Too many questions for my taste, to say this is a normal item. Please just keep an eye on the above three points, and that a well-done repair is not necessarily obvious, especially if the item was fired once more, later. Maybe you find a good explanation for these. And, in case you know a restorer, you could ask if he/she thinks whether the item has been modified/mended at some time or another.

I forgot to mention the handle. If the handle is the original one, then being slightly at an angle is normal. Due to a certain reason which I will not mention in detail, generally the handles of pots needed to be attached at a slight angle. That means the top point of attachment of the handle would not be exactly above the bottom attachment, before firing. There is occurring a slight horizontal shift during the firing in the kiln. In a normal case the handle would be vertical only after firing.

Detective work
by: Graaberg

Thank you for your comments. I'm going to try to structure the leads so far.

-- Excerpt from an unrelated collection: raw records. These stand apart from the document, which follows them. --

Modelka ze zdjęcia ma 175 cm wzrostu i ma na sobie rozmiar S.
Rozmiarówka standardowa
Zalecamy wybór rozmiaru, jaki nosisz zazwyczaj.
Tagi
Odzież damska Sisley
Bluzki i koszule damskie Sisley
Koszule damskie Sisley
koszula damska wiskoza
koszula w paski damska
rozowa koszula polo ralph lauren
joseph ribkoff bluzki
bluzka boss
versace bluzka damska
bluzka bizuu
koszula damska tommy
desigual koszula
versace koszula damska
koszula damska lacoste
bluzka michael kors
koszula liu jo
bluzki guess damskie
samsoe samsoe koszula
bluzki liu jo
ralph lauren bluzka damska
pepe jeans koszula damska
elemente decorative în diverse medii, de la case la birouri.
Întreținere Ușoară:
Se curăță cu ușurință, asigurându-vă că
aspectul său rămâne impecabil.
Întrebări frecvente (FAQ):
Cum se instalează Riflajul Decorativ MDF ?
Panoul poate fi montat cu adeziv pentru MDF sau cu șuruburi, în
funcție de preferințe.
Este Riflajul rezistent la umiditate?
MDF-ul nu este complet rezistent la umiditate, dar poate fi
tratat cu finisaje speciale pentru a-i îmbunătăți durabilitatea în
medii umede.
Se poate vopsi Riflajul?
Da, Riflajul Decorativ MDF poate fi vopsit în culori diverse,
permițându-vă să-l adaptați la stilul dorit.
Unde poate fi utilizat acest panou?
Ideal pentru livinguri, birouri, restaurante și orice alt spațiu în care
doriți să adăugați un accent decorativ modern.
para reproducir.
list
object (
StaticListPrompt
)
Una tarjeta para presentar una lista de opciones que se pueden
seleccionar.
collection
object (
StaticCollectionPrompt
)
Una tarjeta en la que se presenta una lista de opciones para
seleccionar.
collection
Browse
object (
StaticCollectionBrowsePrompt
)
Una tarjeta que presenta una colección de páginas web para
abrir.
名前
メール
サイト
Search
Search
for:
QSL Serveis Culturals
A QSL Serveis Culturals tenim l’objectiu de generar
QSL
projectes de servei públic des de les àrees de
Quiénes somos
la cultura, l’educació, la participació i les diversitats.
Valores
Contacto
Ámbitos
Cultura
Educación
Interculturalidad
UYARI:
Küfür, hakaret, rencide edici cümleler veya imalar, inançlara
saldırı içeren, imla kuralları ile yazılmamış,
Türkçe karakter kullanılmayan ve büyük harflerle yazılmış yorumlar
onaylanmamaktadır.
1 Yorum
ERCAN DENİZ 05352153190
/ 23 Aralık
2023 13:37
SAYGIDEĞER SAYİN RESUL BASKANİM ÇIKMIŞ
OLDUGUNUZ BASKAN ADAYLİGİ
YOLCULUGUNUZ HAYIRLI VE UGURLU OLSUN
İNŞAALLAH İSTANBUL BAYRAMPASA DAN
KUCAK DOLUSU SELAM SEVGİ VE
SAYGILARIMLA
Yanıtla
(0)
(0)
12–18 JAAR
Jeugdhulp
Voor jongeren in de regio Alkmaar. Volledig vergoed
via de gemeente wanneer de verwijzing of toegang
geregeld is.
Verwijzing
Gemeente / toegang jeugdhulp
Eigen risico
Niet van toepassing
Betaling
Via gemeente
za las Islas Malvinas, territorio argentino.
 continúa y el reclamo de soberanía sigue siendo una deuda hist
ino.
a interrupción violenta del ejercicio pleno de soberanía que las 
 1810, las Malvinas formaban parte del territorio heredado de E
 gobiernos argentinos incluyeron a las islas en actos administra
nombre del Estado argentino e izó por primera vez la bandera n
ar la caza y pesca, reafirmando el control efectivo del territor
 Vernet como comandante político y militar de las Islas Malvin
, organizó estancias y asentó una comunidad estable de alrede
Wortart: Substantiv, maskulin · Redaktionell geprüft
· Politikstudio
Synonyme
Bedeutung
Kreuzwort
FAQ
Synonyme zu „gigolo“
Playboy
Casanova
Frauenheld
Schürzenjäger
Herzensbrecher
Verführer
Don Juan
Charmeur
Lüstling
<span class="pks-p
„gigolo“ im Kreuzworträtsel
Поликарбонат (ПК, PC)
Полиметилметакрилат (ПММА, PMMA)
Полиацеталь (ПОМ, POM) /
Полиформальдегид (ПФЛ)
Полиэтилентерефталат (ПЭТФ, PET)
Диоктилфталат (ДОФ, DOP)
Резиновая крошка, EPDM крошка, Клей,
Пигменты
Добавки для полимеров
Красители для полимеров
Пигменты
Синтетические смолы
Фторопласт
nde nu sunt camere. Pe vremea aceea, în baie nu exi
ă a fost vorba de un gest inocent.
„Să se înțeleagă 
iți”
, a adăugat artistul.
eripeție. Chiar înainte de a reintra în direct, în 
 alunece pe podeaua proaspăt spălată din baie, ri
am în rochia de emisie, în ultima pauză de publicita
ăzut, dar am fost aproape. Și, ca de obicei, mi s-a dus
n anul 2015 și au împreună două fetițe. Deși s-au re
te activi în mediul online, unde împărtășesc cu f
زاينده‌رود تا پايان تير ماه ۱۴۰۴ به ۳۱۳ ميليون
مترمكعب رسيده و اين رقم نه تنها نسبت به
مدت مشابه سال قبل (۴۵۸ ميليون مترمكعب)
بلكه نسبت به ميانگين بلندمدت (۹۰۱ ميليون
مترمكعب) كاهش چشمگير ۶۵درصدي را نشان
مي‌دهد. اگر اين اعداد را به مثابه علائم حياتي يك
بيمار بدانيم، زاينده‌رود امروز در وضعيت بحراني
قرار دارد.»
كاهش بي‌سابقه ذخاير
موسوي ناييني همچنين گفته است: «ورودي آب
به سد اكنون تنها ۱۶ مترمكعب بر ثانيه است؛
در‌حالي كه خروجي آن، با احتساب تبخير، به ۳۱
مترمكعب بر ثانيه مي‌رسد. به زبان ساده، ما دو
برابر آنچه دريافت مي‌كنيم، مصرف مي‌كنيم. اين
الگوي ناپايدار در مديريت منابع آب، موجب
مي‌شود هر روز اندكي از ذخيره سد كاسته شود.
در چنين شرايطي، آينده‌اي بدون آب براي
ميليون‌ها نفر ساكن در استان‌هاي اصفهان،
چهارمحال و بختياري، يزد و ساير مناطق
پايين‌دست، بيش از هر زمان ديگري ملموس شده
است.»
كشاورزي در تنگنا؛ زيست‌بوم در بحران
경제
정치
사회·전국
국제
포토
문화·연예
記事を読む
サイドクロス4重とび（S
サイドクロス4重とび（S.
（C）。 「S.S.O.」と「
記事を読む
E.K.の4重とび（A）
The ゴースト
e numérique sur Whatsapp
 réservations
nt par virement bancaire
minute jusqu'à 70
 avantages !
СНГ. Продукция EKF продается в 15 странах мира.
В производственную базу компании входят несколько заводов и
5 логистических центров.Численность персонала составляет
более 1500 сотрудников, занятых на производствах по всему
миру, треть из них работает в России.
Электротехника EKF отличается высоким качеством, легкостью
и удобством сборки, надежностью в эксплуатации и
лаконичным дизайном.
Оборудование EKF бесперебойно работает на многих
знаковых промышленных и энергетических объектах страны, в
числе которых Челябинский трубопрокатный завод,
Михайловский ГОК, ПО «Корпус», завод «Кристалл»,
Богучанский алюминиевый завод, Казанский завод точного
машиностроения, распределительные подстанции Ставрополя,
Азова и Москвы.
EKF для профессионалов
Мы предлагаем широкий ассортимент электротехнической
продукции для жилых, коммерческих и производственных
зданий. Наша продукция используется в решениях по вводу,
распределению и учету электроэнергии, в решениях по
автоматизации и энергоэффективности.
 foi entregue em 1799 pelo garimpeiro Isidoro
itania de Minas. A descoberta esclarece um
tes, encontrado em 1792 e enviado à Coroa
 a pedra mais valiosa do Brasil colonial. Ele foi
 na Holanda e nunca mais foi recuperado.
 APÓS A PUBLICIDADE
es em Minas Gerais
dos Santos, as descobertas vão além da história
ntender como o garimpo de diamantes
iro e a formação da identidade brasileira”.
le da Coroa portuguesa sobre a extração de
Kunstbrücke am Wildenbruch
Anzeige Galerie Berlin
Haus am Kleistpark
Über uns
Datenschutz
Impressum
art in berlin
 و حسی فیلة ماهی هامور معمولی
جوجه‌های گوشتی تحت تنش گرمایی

The five holes to the spout are as "crude" as the three holes in a geniune 18th century teapot I posess. Compered to these the seven holes in my ca 1800 teapots look drilled. Evolution?

The spout and handle are definetely original. You may notice a crack all around the top end of the handle, but it's under the glaze and seems a production flaw. I see these European rococo-style additions to a chinese body around 1750 in books and by googling.

The finely painted red lines I see on plates, cups and saucers I've collected of the Qianlong period. So I thought it rather pointed to that period.

What I suspected was that this was a tempting blend of decores produced for export around 1900 since there is som much going on.

You are welcome to visit my indeed humble and small collection of little monetary value at:

ensamlareistockholm.blogspot.se

Again, truly grateful for your time and interest.

Sincerely
Mr Ulf Graaberg

teapot
by: peter

Hello,

This could indeed be an 18th century teapot. But there are some points that do not allow me to positively confirm that.
Basically, I have too little experience with Chinese export teapots made in the European style. I know more about the regular Chinese teapots.
This said, that the pot was made in two parts is not strange at all. To the contrary, if it were made in one piece it might not be Chinese. Basically, all items (including vases, jars, pots) were made in at least two parts. In later porcelain the traces of this were mostly removed before firing. With earlier porcelain this was often more clearly visible, especially on the inside.

The decoration looks like a fencai decoration of the 18th century. But there are some doubts because of the red decoration on the spout and besides the handle, that type of red decoration would rather point to the 19th century or later. I have never seen such a handle and spout on Chinese porcelain; are they original, or were they attached later because of damage?
There is another question, namely the holes for the spout. I can see that there are two or three holes. That would basically point to a teapot of the late 19th century.
Early teapots had only one hole, then, towards the end of the Qing dynasty there were two made, sometimes; they increased to five or six in the 20th century.
I suspect spout and/or handle might be from a different period than the body, due to a repair. To tell exactly if a later repair is involved, a hands-on inspection would be required. It would be necessary to inspect the actual item, I'm afraid. You could try inspecting the glaze of these with a magnifier, to see if they are exactly the same.